Introduction. I post here the same question that I asked on math.stackexchange, since it might be more relevant to this forum: Could it make sense to calculate the "distance correlation" among two probability measures (probability distributions)?.
Question. Would it make sense to calculate the "distance correlation" introduced by Székely et al.(2007) (also here on Wikipedia) among two probability measures $P$ and $Q$, i.e. $\mathcal{R}(P,Q)$, rather than between two random vectors $X$ and $Y$, as stated on the Székely et al.(2007) paper?
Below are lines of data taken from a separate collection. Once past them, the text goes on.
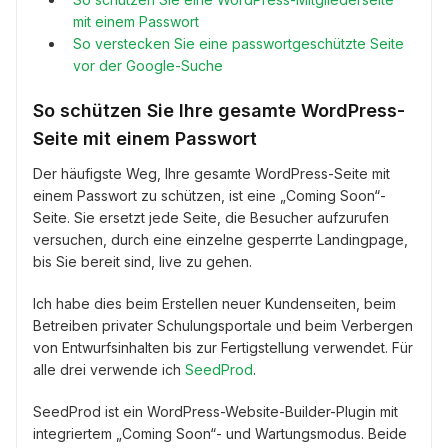
mit einem Passwort
So verstecken Sie eine passwortgeschützte Seite
vor der Google-Suche
So schützen Sie Ihre gesamte WordPress-
Seite mit einem Passwort
Der häufigste Weg, Ihre gesamte WordPress-Seite mit
einem Passwort zu schützen, ist eine „Coming Soon“-
Seite. Sie ersetzt jede Seite, die Besucher aufzurufen
versuchen, durch eine einzelne gesperrte Landingpage,
bis Sie bereit sind, live zu gehen.
Ich habe dies beim Erstellen neuer Kundenseiten, beim
Betreiben privater Schulungsportale und beim Verbergen
von Entwurfsinhalten bis zur Fertigstellung verwendet. Für
alle drei verwende ich
SeedProd
.
SeedProd ist ein WordPress-Website-Builder-Plugin mit
integriertem „Coming Soon“- und Wartungsmodus. Beide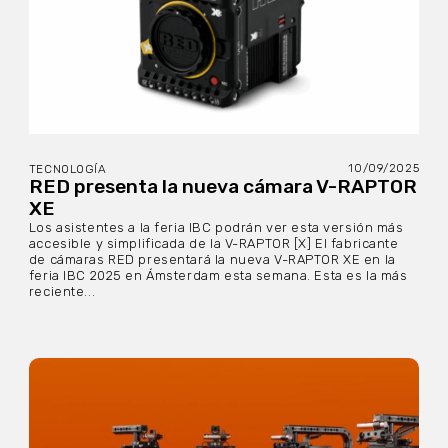
10/09/2025
TECNOLOGÍA
RED presenta la nueva cámara V-RAPTOR
XE
Los asistentes a la feria IBC podrán ver esta versión más
accesible y simplificada de la V-RAPTOR [X] El fabricante
de cámaras RED presentará la nueva V-RAPTOR XE en la
feria IBC 2025 en Ámsterdam esta semana. Esta es la más
reciente...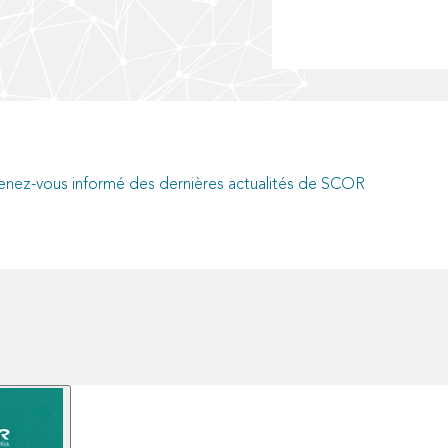
of long-term value
creation
enez-vous informé des dernières actualités de SCOR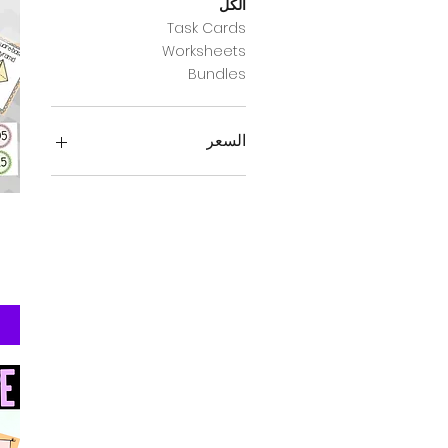
الكل
Task Cards
Worksheets
Bundles
السعر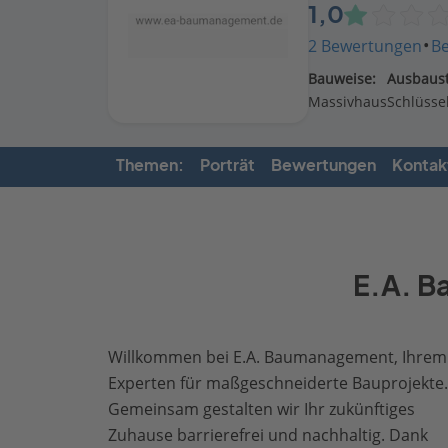
1,0
·
2 Bewertungen
B
Bauweise:
Ausbaust
Massivhaus
Schlüssel
Themen:
Porträt
Bewertungen
Kontak
E.A. B
Willkommen bei E.A. Baumanagement, Ihrem
Experten für maßgeschneiderte Bauprojekte.
Gemeinsam gestalten wir Ihr zukünftiges
Zuhause barrierefrei und nachhaltig. Dank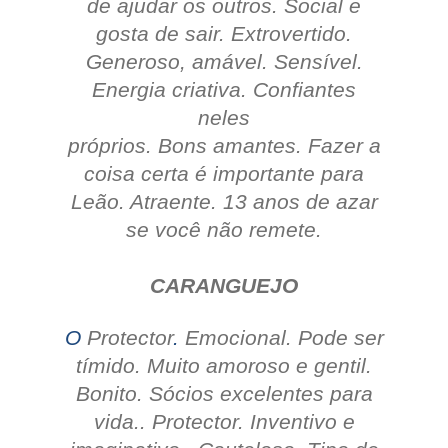
de ajudar os outros.
Social e
gosta de sair.
Extrovertido.
Generoso, amável.
Sensível.
Energia criativa.
Confiantes
neles
próprios.
Bons amantes.
Fazer a
coisa certa é importante para
Leão. Atraente.
13 anos de azar
se você não remete.
CARANGUEJO
O
Protector
.
Emocional.
Pode ser
tímido.
Muito amoroso e gentil.
Bonito. Sócios excelentes para
vida..
Protector.
Inventivo e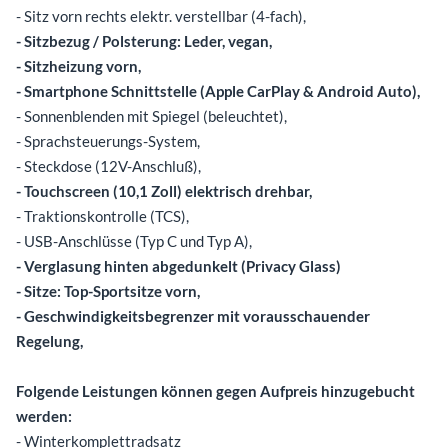
- Sitz vorn rechts elektr. verstellbar (4-fach),
- Sitzbezug / Polsterung: Leder, vegan,
- Sitzheizung vorn,
- Smartphone Schnittstelle (Apple CarPlay & Android Auto),
- Sonnenblenden mit Spiegel (beleuchtet),
- Sprachsteuerungs-System,
- Steckdose (12V-Anschluß),
- Touchscreen (10,1 Zoll) elektrisch drehbar,
- Traktionskontrolle (TCS),
- USB-Anschlüsse (Typ C und Typ A),
- Verglasung hinten abgedunkelt (Privacy Glass)
- Sitze: Top-Sportsitze vorn,
- Geschwindigkeitsbegrenzer mit vorausschauender
Regelung,
Folgende Leistungen können gegen Aufpreis hinzugebucht
werden:
- Winterkomplettradsatz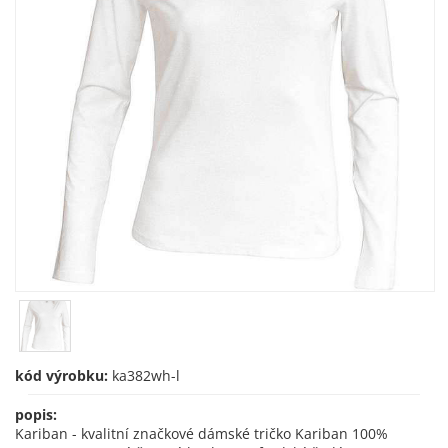
kód výrobku:
ka382wh-l
popis:
Kariban - kvalitní značkové dámské tričko Kariban 100%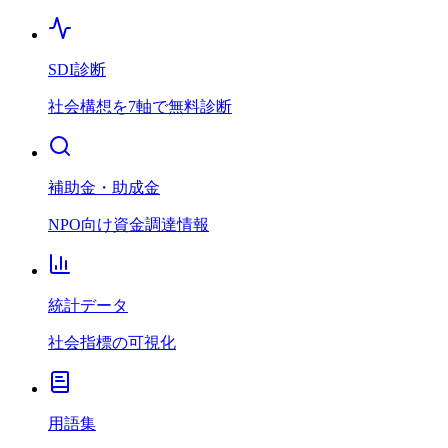
SDI診断
社会構想を7軸で無料診断
補助金・助成金
NPO向け資金調達情報
統計データ
社会指標の可視化
用語集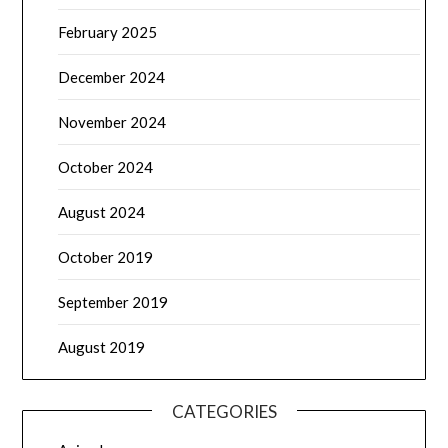
February 2025
December 2024
November 2024
October 2024
August 2024
October 2019
September 2019
August 2019
CATEGORIES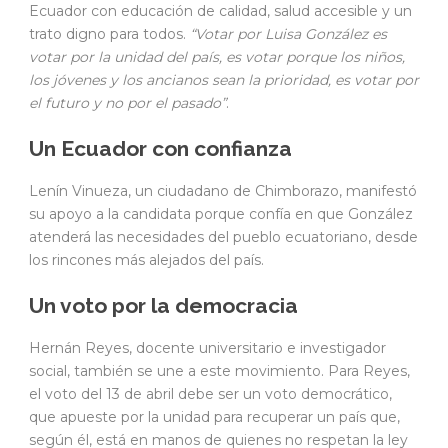
Ecuador con educación de calidad, salud accesible y un
trato digno para todos.
“Votar por Luisa González es
votar por la unidad del país, es votar porque los niños,
los jóvenes y los ancianos sean la prioridad, es votar por
el futuro y no por el pasado”
.
Un Ecuador con confianza
Lenín Vinueza, un ciudadano de Chimborazo, manifestó
su apoyo a la candidata porque confía en que González
atenderá las necesidades del pueblo ecuatoriano, desde
los rincones más alejados del país.
Un voto por la democracia
Hernán Reyes, docente universitario e investigador
social, también se une a este movimiento. Para Reyes,
el voto del 13 de abril debe ser un voto democrático,
que apueste por la unidad para recuperar un país que,
según él, está en manos de quienes no respetan la ley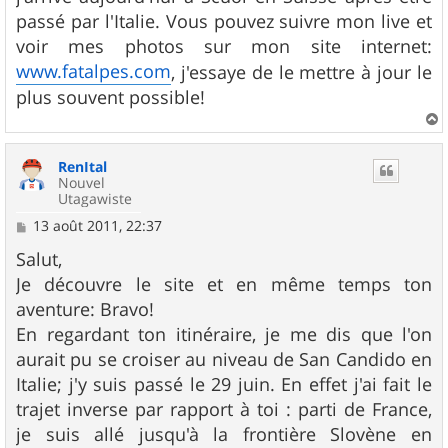
e
passé par l'Italie. Vous pouvez suivre mon live et
voir mes photos sur mon site internet:
www.fatalpes.com
, j'essaye de le mettre à jour le
plus souvent possible!
a
u
RenItal
t
Nouvel
Utagawiste
M
13 août 2011, 22:37
e
s
Salut,
s
Je découvre le site et en même temps ton
a
g
aventure: Bravo!
e
En regardant ton itinéraire, je me dis que l'on
aurait pu se croiser au niveau de San Candido en
Italie; j'y suis passé le 29 juin. En effet j'ai fait le
trajet inverse par rapport à toi : parti de France,
je suis allé jusqu'à la frontière Slovène en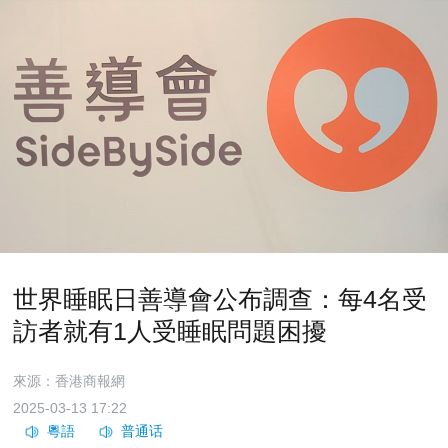
世界睡眠日善導會公布調查：每4名受
訪者就有1人受睡眠問題困擾
來源：香港商報網
2025-03-13 17:22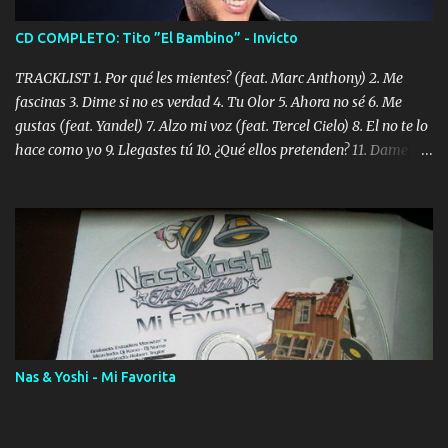
CD COMPLETO: Tito ”El Bambino” - Invicto
TRACKLIST 1. Por qué les mientes? (feat. Marc Anthony) 2. Me
fascinas 3. Dime si no es verdad 4. Tu Olor 5. Ahora no sé 6. Me
gustas (feat. Yandel) 7. Alzo mi voz (feat. Tercel Cielo) 8. El no te lo
hace como yo 9. Llegastes tú 10. ¿Qué ellos pretenden? 11. Dame la
ola (feat. Tito Nieves) [Salsa Version] 12. Dámelo 13. Dame la ola
14. ¿Por qué les mientes? (feat. Marc Anthony) [Radio Version] 15.
Digital Booklet – Invicto ----------------------------- Nota:
Album proposto al massimo della qualità in formato iTunes Plus
AAC M4A; comprato su iTunes e a disposizione vostra per il
download. REGGAETON ITALIA Nosotros Somos Los Del
Momento!
Nas & Yoshi - Mi Favorita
Edited after the Christian Hennig's Answer. @Christian Hennig, thanks! Do you mean something like this?
- If $X \sim P$ and $Y \sim Q$ and
- If (from @Artem Mavrin's reply in Joint probability measure - note that I used your notation for the joint probability, i.e. $J$)
the joint distribution of random variables $X$ and $Y$, defined on a common probability space $(\Omega, \mathcal{A}, J)$ and taking values in measurable spaces $(\mathcal{X}, \mathcal{B})$ and $(\mathcal{Y}, \mathcal{C})$, respectively, is the probability measure defined on $(\mathcal{X} \times \mathcal{Y}, \mathcal{B} \otimes\mathcal{C})$ by $$ J_{X, Y}(E) = J((X, Y) \in E) $$ for all $E \in \mathcal{B} \otimes \mathcal{C}$.
- Then, we can calculate the correlation distance among two probability measures $P$ and $Q$, i.e. $\mathcal{R}(P,Q)=\mathcal{R}\left({J_{X, Y}(E)}\right)$.
But then, I would not know how to connect $\mathcal{R}(P,Q)=\mathcal{R}\left({J_{X, Y}(E)}\right)$ to $\mathcal{R}(X,Y)$, which is (the latter) what stated on the Székely et al.(2007) paper... I think I did not get this connection: $\mathcal{R}(P,Q) = \mathcal{R}(X,Y)$.